Rest of the meal went smoothly, basically limited to conversations about the latest songs, followed by rosgoolas. ‘Not as good as Nabin Babu’s but not bad either……’ Opined Jathamoshai.
Ajanta, being married, had been assigned a bedroom of her own even though her husband was abroad. What was now Elora’s room was still shared by Kabita and tonight it would also be Arifa’s. There was only one toilet in the upper floor, and therefore there was a queue for toiletries. Arifa being the guest, she went last and came back dressed in a cotton sari with a simple golden zari edge.
Elora took a look and retorted ‘Bapre, you are becoming a Bairagee or what?’
Kabita was cajoled into falling asleep and eventually the copy of ‘Choker Bali’ came out. Both Arifa and Elora had both read the book at least a few times, but since they were both ‘forbidden’ to read the book, it had a cult status between them and her friends. To make matters juicier, Arifa had found this copy among her mother’s belongings in a trunk after she had passed away years later, with a scribbling on the front from her father to her mother.
Both fell asleep after reading aloud from selected sections of the book.
Next morning, they were woken up by Ajanta who brought in two cups of sweet tea and a plate full of hot steaming luchis into the room. Since Fazlul Haq had already declared the day to be a holiday ahead of the hartal, a leisurely pace seemed to have resumed. Arifa came out of the room into the balcony facing the inner courtyard and saw Mashi Ma sipping tea on an easy chair.
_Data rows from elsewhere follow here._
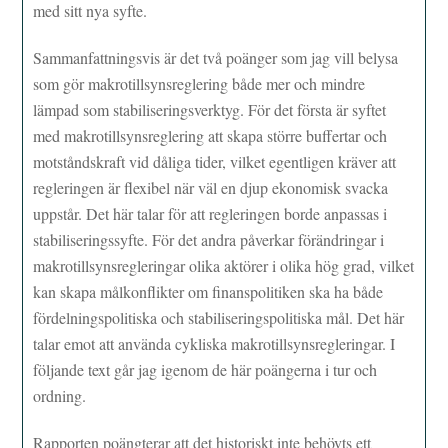
med sitt nya syfte.
Sammanfattningsvis är det två poänger som jag vill belysa
som gör makrotillsynsreglering både mer och mindre
lämpad som stabiliseringsverktyg. För det första är syftet
med makrotillsynsreglering att skapa större buffertar och
motståndskraft vid dåliga tider, vilket egentligen kräver att
regleringen är flexibel när väl en djup ekonomisk svacka
uppstår. Det här talar för att regleringen borde anpassas i
stabiliseringssyfte. För det andra påverkar förändringar i
makrotillsynsregleringar olika aktörer i olika hög grad, vilket
kan skapa målkonflikter om finanspolitiken ska ha både
fördelningspolitiska och stabiliseringspolitiska mål. Det här
talar emot att använda cykliska makrotillsynsregleringar. I
följande text går jag igenom de här poängerna i tur och
ordning.
Rapporten poängterar att det historiskt inte behövts ett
She smiled and gestured Arifa to come forward. Very gently she took hold of her hand and asked ‘Did you sleep well, Maa?’
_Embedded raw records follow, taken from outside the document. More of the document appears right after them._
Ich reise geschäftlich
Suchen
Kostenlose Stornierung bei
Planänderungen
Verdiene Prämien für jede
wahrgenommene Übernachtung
Arifa swallowed hard and nodded. She was at a loss of words. Her mother used to occasionally use exactly the same words.
The rest of the day was a mild cacophony of sounds. Songs blaring on the All India Radio somewhere, vendors screaming their wares of vegetables, one or two singing beggars, the occasional horn and the ringing of the tom-tom bells, with the girls splayed out on the beds with various books and magazines, but after lunch there seemed to be an eerie silence. Ajanta worked on her cross-stitch, Mashi Ma busied herself in the kitchen to see what was in the works for supper, and Kabita, after busying herself with hopscotch with her cousins in the next wing, came back and fell asleep on the bed.
What transfixed the household was a faint ‘Naraye Takbir’, followed by ‘Allahu Akbar’, followed by screaming at a distant, eventually dieing out. Jathamoshai came out of somewhere and announced, ‘No need to go out today. The whole city has been engulfed in a danga.’ Now Arifa was worried. Her Boro Bhai and Bhabi were supposed to pick her late in the afternoon.
By the time night descended, in spite of the relative silence of Hazra Street, all kinds of rumors were coming in. Stories of outright butchery, of throats being slit, of people burnt alive or cruelly beaten to death, of Hindus torching shops in Muslim neighborhoods and vice versa…..Arifa and the girls were forbidden to go outdoors and even to downstairs. They were also told to stay away from windows lest they were ‘observed’ by someone.
Compared to the relative joviality of last night’s dinner, this night’s was a dark somber affair. Thanks to the black out, a kerosene lamp was put at the centre of the table on top of old tin of English biscuits so that the whole table could be illuminated. The ghostly shadows it cast on the faces was even more eerie. The meal was finished without a word exchanged. Because of the stifling heat, eventually the household help was instructed to lay out the charpoys on the roof. That turned out to be another depressing experience altogether. There were ambers glowing in a distance in every direction, fires and remnants of fire were evident all around.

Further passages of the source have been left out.